** Opening Data provided block **

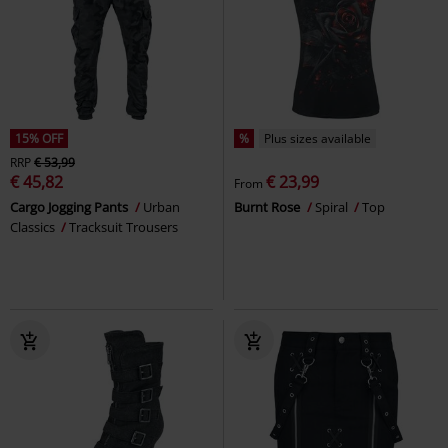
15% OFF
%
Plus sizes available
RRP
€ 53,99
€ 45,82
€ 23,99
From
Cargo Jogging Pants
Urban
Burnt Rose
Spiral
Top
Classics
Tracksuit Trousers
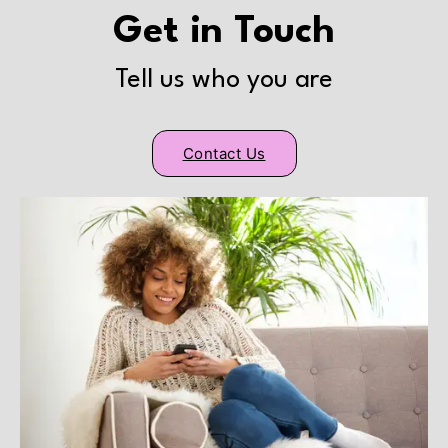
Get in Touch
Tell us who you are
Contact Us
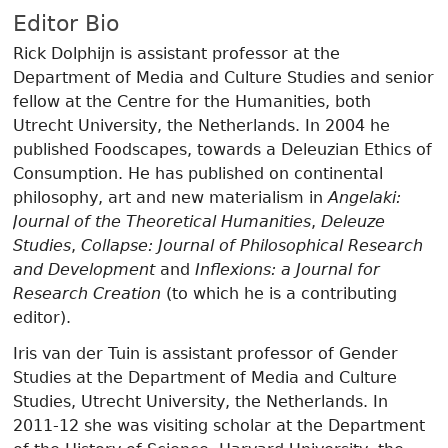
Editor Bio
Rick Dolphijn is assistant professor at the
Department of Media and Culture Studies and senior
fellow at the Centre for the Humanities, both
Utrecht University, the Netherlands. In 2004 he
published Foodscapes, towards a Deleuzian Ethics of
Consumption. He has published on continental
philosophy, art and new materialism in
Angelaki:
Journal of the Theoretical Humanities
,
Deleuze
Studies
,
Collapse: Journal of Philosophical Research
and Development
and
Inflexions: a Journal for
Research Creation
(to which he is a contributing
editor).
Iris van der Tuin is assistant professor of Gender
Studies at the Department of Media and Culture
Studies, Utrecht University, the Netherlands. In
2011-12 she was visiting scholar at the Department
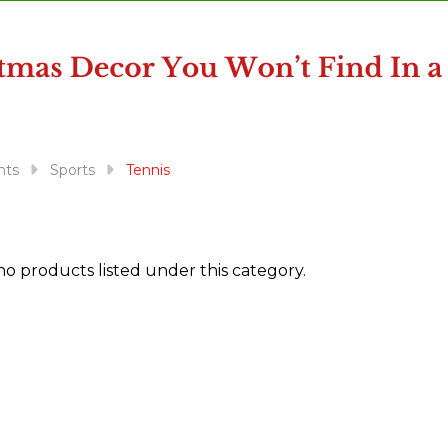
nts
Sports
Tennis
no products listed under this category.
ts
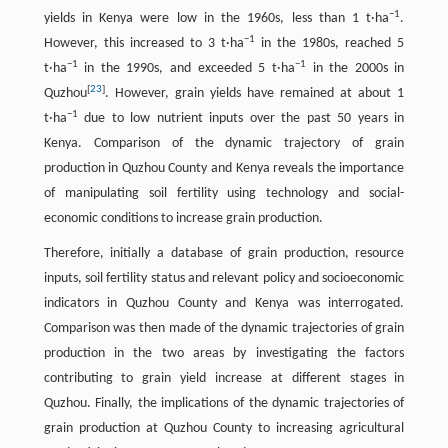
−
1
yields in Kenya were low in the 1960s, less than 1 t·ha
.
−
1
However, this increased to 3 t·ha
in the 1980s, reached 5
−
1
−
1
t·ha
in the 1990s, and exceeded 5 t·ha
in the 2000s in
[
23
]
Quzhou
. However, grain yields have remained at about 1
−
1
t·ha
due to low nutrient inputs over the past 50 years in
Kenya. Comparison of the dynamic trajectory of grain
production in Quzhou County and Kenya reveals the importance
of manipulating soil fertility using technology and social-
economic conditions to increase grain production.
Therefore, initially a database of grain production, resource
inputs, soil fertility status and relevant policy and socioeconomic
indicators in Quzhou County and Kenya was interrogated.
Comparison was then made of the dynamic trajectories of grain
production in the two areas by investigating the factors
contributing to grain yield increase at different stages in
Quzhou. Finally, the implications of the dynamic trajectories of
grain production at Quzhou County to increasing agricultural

** Closing Data provided block **

> [Task instructions]:
A single number is the answer: how many lines of the material contain "Kenya"?

> [Task result]:
4